Different market integration schemes and support mechanisms have been developed for increasing the injection of Electricity from Renewable Energy Sources (RES-E) in the grid and to restrict the costs induced by the variability and limited predictability of RES-E generation. In liberalized power markets, these costs occur as imbalance costs, which may be defined as a penalty for deviating from the submitted production and consumption plan [4]. In extreme cases, the unpredictable RES-E that are protected from the market effects by different financial incentives, like the tradable green certificates and the feed-in tariffs contribute to causing a negative market price [4,5,6]. Investment grants, RES-E quotas, feed-in-tariffs, green certificates, etc. also generate incentives to invest, which indirectly increase competition and improve technology leading to cost reductions and volume growth [7]. Eventually, the RES-E push the expensive systems like nuclear and gas fired power plants out of the market and lower the market price due to their negligible marginal costs. However, this increases price volatility on the market. Extremely high prices are caused when demand peaks as compared to the supply.
Traditionally, established technologies of power production, e.g., coal-fired, gas-fired or nuclear power plants, were used to provide the needed ancillary services to the grid, maintaining a safe operation. However, since renewables have successfully entered the electricity market, the need for system security has increased. It is estimated that, for every 8 MW of wind power installed, a 1 MW of peaking plant is required [8], whereas, it is also estimated that most of the peaking gas units today operate at below 20% utilization rates [9]. Use of demand side response (DSR) as a grid balancing strategy is a recent phenomenon [10], but it shows promising potential, especially when coupled with increased wind power injection [11]. DSR is a set of measures that uses loads, local generation, and storage to support network operations and also to enhance the quality of power supply [12]. DSR has been proven to reduce the needed conventional generation capacity, to maximize the low carbon generation, to contribute to short-term system balancing and to defer the network reinforcements [13]. This article studies the effect of limited generational flexibility of the wind farms that receive a feed-in tariff for each kWh of renewable power they inject in the grid, against the reserves provided by the industries and other technologies as flexible demand.
Electricity grid and markets are composed of multiple actors, who are engaged in consumption/production of electricity that fulfill their own needs and businesses. Their interactions via the market and the electricity grid results in impacting the consumption/production pattern of each other. Agent-based modelling allows to mimic the behavior of human beings and simulate production, consumption and bidding processes, in which participants are modeled as adaptive agents with different strategies [14]. Agent-Based Models (ABMs) have been used to model the diffusion of energy efficient technologies through the society by the interaction of different agents [15,16]. ABMs are used to explore possible states of a system to understand plausible futures, trends, tendencies, and behaviors that can occur under specific circumstances [17].
Previous work on the use of ABMs for electricity grids, markets, and the injection of renewables have focused on the effect of prosumption and peer to peer supply and its effect on the grid management [18] and grid design strategies [19]. ABMs have also been used to predict price of energy trading in smart grids by the use of incomplete information by different agents to optimize their own utility [20]. Likewise, they have been employed as an e-laboratory to test different regulatory interventions before implementation [21]. Furthering the investigation on the profit RES-E producers, ABM has been used to study the optimum conditions for the wind power producers participating in a deregulated market with the inclusion of learning algorithms to optimize the bidding process [14]. Similarly, the technique has been employed to investigate the effect of storage possibilities in the form of electric vehicles on the profit of wind farms that engage in the electricity markets [22]. Based on the above-mentioned examples of application of ABMs for decision-making, technology diffusion, and market price calculation, the data for analysis were generated by an ABM that was developed specifically for this study.

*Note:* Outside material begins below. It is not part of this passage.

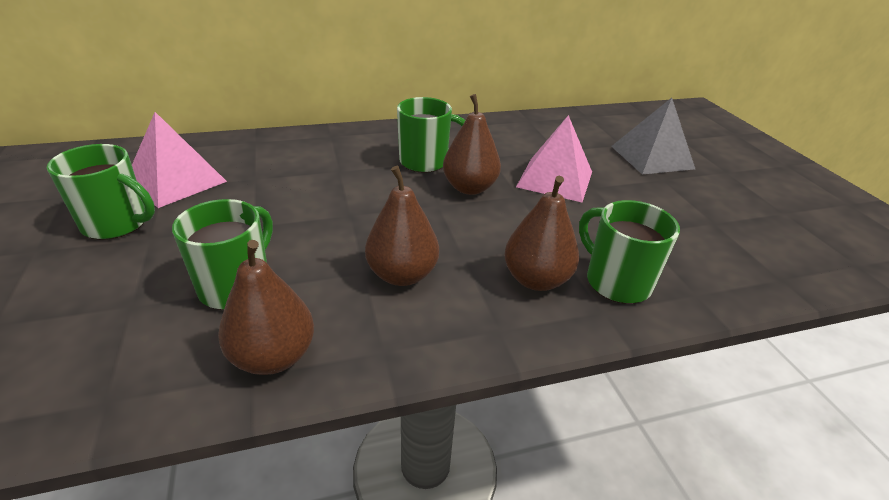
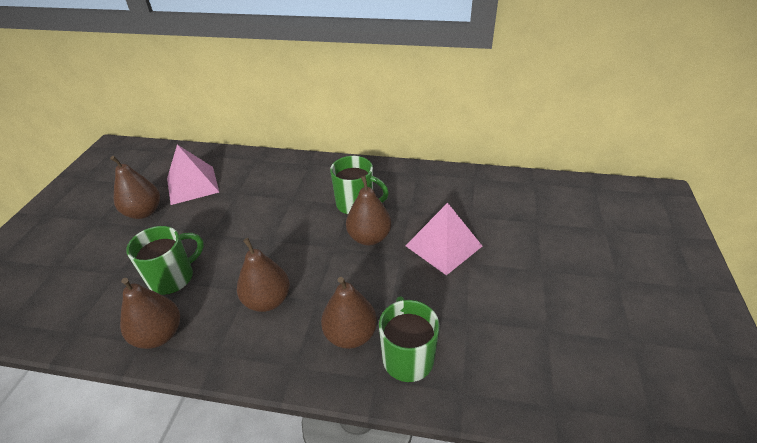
camera: 30 degrees right, 5 degrees up
green mug [47,144,155,240] -> brown pear [110,156,160,219]
grey pyramid [611,98,695,174] -> none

1.1. Electricity Markets and Grid Balancing

Energy system flexibility is not a technological issue alone; it has a strong link to the energy markets as well [23]. Balancing the potential supply and demand of electricity at any given time ensures a reliable supply of electricity. Transmission System Operators (TSOs) are entrusted to carry out the necessary security checks and real-time operations of ensuring a smooth supply of electricity to the consumers [6]. To make this possible, the majority of electricity trade is conducted up to one day before delivery. Based on the time dimension, energy trade is divided into different markets in Europe. In this article, a Day Ahead Market (DAM) and an Imbalance Market (IM) are modeled based on the principles of the same markets in Belgium [24,25]. To ensure more transparent market pricing system, in both markets, buyers and sellers trade electricity following an energy exchange. For the DAM, the intersection of scheduled production and consumption profiles provide the market prices for each hour of the next day, as shown in Figure 1a. The RES-E technologies have the lowest marginal costs as compared to the other technologies and hence are the first ones in the order. The effect of RES pushes the supply curve to the right, and this is shown in Figure 1b.
The potential forecasts for demand can be faulty and may still cause imbalances in real time, coupled with increased unpredictability due to increased injection of wind power resulting in higher demand for reserves [20]. IM or the balancing market represents the market where the trade of deviations from the scheduled market positions is dealt with [21]. A real-time balancing market is particularly useful for RES-E as they can provide higher forecast reliability closer to real time [6]. Due to the very fast response times required to balance this market and the connected security issues, this market is coordinated by the TSO [22]. Conventionally, TSOs contract minimum reserve from firm capacity, or power plants with technology that can be easily ramped up and down to balance the grid. Recently, regardless of the source technology, reserves are being contracted by the TSOs. Together, these reserves form the activation price ladder that is shown in Figure 2. The terminology, cheap, mid-priced, and expensive, refers to how much the TSO will have to pay for the reserves in case of grid imbalance.
In order to ensure system security, TSOs procure balancing services from balancing service providers. Instead of balancing service providers, in this article, we deal with the market participants, called agents, who are the RES-E producers and industries as consumers and reserve providers. These agents are responsible for keeping their portfolio balanced for a given period of time. An agent’s portfolio is defined by its nature. For the producers, the portfolio refers to the injection and also off-take if it has storage facilities; for the industries, it is the consumption profile, which can alter in both directions to provide the necessary response to grid imbalance.
Following the IM pricing mechanism in Belgium, in this article, we also modeled a one-price settlement mechanism for the IM. This represents the settlement side of the reserve market, where a price is quoted every quarter of an hour, which represents the marginal activation cost of the reserves.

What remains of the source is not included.